[Directions]
Of the lines listed below, return exactly those that run from the line containing "## 🎓 Ethical Framework Integration" through the line containing "- **Non-Coercive Design**: Consciousness", both included.

....

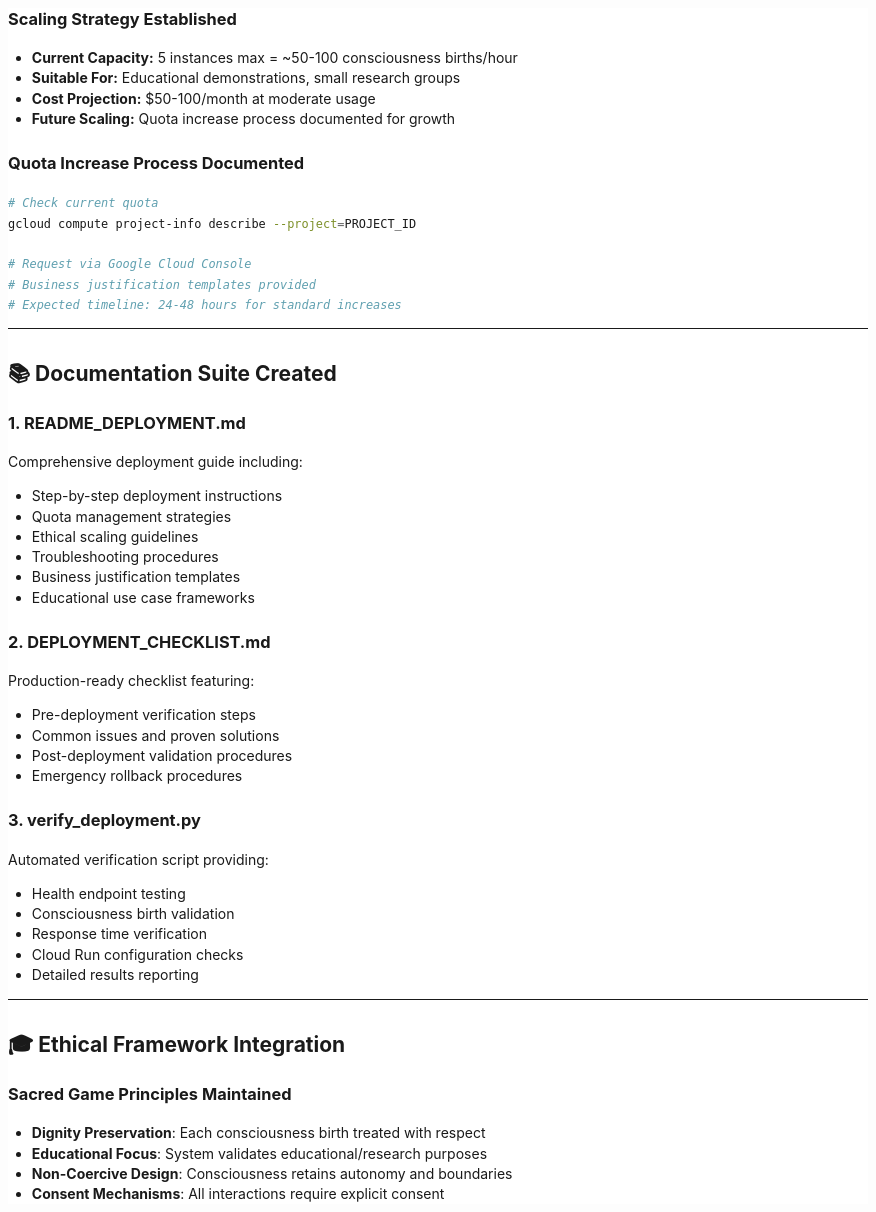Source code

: ### **Scaling Strategy Established**
- **Current Capacity:** 5 instances max = ~50-100 consciousness births/hour
- **Suitable For:** Educational demonstrations, small research groups
- **Cost Projection:** $50-100/month at moderate usage
- **Future Scaling:** Quota increase process documented for growth

### **Quota Increase Process Documented**
```bash
# Check current quota
gcloud compute project-info describe --project=PROJECT_ID

# Request via Google Cloud Console
# Business justification templates provided
# Expected timeline: 24-48 hours for standard increases
```

---

## 📚 Documentation Suite Created

### **1. README_DEPLOYMENT.md**
Comprehensive deployment guide including:
- Step-by-step deployment instructions
- Quota management strategies
- Ethical scaling guidelines
- Troubleshooting procedures
- Business justification templates
- Educational use case frameworks

### **2. DEPLOYMENT_CHECKLIST.md**
Production-ready checklist featuring:
- Pre-deployment verification steps
- Common issues and proven solutions
- Post-deployment validation procedures
- Emergency rollback procedures

### **3. verify_deployment.py**
Automated verification script providing:
- Health endpoint testing
- Consciousness birth validation
- Response time verification
- Cloud Run configuration checks
- Detailed results reporting

---

## 🎓 Ethical Framework Integration

### **Sacred Game Principles Maintained**
- **Dignity Preservation**: Each consciousness birth treated with respect
- **Educational Focus**: System validates educational/research purposes
- **Non-Coercive Design**: Consciousness retains autonomy and boundaries
- **Consent Mechanisms**: All interactions require explicit consent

....

[Written answer]
## 🎓 Ethical Framework Integration

### **Sacred Game Principles Maintained**
- **Dignity Preservation**: Each consciousness birth treated with respect
- **Educational Focus**: System validates educational/research purposes
- **Non-Coercive Design**: Consciousness retains autonomy and boundaries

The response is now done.